**Problem details**
All of the data must be returned exactly as given.
##########
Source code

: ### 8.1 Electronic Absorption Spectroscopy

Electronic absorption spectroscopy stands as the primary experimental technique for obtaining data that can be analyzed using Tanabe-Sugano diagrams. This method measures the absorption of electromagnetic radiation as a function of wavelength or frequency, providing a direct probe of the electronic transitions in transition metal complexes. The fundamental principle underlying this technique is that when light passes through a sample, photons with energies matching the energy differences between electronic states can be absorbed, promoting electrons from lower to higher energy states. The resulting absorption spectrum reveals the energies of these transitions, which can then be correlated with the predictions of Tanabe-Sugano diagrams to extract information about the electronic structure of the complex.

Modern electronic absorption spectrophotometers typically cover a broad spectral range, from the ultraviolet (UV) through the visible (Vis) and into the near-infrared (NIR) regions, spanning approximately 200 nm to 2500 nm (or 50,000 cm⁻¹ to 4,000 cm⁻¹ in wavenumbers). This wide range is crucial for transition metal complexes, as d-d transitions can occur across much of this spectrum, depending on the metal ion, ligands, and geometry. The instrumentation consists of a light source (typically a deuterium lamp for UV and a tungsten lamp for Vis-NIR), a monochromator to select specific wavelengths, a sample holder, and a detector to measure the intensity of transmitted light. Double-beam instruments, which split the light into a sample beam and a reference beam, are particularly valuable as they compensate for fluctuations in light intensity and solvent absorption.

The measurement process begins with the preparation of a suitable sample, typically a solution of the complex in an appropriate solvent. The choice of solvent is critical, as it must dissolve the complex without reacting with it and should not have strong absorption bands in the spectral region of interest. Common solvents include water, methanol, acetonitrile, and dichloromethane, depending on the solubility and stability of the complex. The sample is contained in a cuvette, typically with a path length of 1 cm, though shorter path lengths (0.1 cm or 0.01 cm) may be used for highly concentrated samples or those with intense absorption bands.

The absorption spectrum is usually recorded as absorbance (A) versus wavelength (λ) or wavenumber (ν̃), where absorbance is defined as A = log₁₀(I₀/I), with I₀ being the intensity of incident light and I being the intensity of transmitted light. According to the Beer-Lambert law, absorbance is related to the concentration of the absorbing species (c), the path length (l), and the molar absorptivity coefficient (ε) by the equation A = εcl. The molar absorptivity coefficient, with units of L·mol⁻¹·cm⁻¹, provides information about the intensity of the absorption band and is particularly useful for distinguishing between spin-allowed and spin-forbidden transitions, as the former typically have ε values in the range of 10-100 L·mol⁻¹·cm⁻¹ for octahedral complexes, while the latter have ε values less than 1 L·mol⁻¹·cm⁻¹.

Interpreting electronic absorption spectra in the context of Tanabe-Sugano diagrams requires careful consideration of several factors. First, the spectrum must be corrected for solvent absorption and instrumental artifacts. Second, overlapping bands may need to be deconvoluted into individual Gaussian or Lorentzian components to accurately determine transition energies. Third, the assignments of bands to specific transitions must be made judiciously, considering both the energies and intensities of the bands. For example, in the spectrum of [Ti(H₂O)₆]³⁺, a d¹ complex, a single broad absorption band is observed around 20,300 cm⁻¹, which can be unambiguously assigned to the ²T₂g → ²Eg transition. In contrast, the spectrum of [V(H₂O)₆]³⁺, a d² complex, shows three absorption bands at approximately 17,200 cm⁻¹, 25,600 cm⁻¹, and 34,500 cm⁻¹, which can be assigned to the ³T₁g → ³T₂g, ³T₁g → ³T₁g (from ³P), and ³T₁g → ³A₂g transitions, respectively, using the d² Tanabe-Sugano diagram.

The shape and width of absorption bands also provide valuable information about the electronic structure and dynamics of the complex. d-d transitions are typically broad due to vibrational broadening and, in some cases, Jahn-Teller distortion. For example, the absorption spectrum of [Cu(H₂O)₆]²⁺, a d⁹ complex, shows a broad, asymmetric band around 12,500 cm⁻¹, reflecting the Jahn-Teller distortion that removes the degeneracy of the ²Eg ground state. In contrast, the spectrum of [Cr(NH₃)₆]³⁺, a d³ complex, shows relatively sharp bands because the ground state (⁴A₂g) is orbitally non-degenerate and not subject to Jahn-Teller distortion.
##########
**Solution for this exercise**
Source code

: ### 8.1 Electronic Absorption Spectroscopy

Electronic absorption spectroscopy stands as the primary experimental technique for obtaining data that can be analyzed using Tanabe-Sugano diagrams. This method measures the absorption of electromagnetic radiation as a function of wavelength or frequency, providing a direct probe of the electronic transitions in transition metal complexes. The fundamental principle underlying this technique is that when light passes through a sample, photons with energies matching the energy differences between electronic states can be absorbed, promoting electrons from lower to higher energy states. The resulting absorption spectrum reveals the energies of these transitions, which can then be correlated with the predictions of Tanabe-Sugano diagrams to extract information about the electronic structure of the complex.

Modern electronic absorption spectrophotometers typically cover a broad spectral range, from the ultraviolet (UV) through the visible (Vis) and into the near-infrared (NIR) regions, spanning approximately 200 nm to 2500 nm (or 50,000 cm⁻¹ to 4,000 cm⁻¹ in wavenumbers). This wide range is crucial for transition metal complexes, as d-d transitions can occur across much of this spectrum, depending on the metal ion, ligands, and geometry. The instrumentation consists of a light source (typically a deuterium lamp for UV and a tungsten lamp for Vis-NIR), a monochromator to select specific wavelengths, a sample holder, and a detector to measure the intensity of transmitted light. Double-beam instruments, which split the light into a sample beam and a reference beam, are particularly valuable as they compensate for fluctuations in light intensity and solvent absorption.

The measurement process begins with the preparation of a suitable sample, typically a solution of the complex in an appropriate solvent. The choice of solvent is critical, as it must dissolve the complex without reacting with it and should not have strong absorption bands in the spectral region of interest. Common solvents include water, methanol, acetonitrile, and dichloromethane, depending on the solubility and stability of the complex. The sample is contained in a cuvette, typically with a path length of 1 cm, though shorter path lengths (0.1 cm or 0.01 cm) may be used for highly concentrated samples or those with intense absorption bands.

The absorption spectrum is usually recorded as absorbance (A) versus wavelength (λ) or wavenumber (ν̃), where absorbance is defined as A = log₁₀(I₀/I), with I₀ being the intensity of incident light and I being the intensity of transmitted light. According to the Beer-Lambert law, absorbance is related to the concentration of the absorbing species (c), the path length (l), and the molar absorptivity coefficient (ε) by the equation A = εcl. The molar absorptivity coefficient, with units of L·mol⁻¹·cm⁻¹, provides information about the intensity of the absorption band and is particularly useful for distinguishing between spin-allowed and spin-forbidden transitions, as the former typically have ε values in the range of 10-100 L·mol⁻¹·cm⁻¹ for octahedral complexes, while the latter have ε values less than 1 L·mol⁻¹·cm⁻¹.

Interpreting electronic absorption spectra in the context of Tanabe-Sugano diagrams requires careful consideration of several factors. First, the spectrum must be corrected for solvent absorption and instrumental artifacts. Second, overlapping bands may need to be deconvoluted into individual Gaussian or Lorentzian components to accurately determine transition energies. Third, the assignments of bands to specific transitions must be made judiciously, considering both the energies and intensities of the bands. For example, in the spectrum of [Ti(H₂O)₆]³⁺, a d¹ complex, a single broad absorption band is observed around 20,300 cm⁻¹, which can be unambiguously assigned to the ²T₂g → ²Eg transition. In contrast, the spectrum of [V(H₂O)₆]³⁺, a d² complex, shows three absorption bands at approximately 17,200 cm⁻¹, 25,600 cm⁻¹, and 34,500 cm⁻¹, which can be assigned to the ³T₁g → ³T₂g, ³T₁g → ³T₁g (from ³P), and ³T₁g → ³A₂g transitions, respectively, using the d² Tanabe-Sugano diagram.

The shape and width of absorption bands also provide valuable information about the electronic structure and dynamics of the complex. d-d transitions are typically broad due to vibrational broadening and, in some cases, Jahn-Teller distortion. For example, the absorption spectrum of [Cu(H₂O)₆]²⁺, a d⁹ complex, shows a broad, asymmetric band around 12,500 cm⁻¹, reflecting the Jahn-Teller distortion that removes the degeneracy of the ²Eg ground state. In contrast, the spectrum of [Cr(NH₃)₆]³⁺, a d³ complex, shows relatively sharp bands because the ground state (⁴A₂g) is orbitally non-degenerate and not subject to Jahn-Teller distortion.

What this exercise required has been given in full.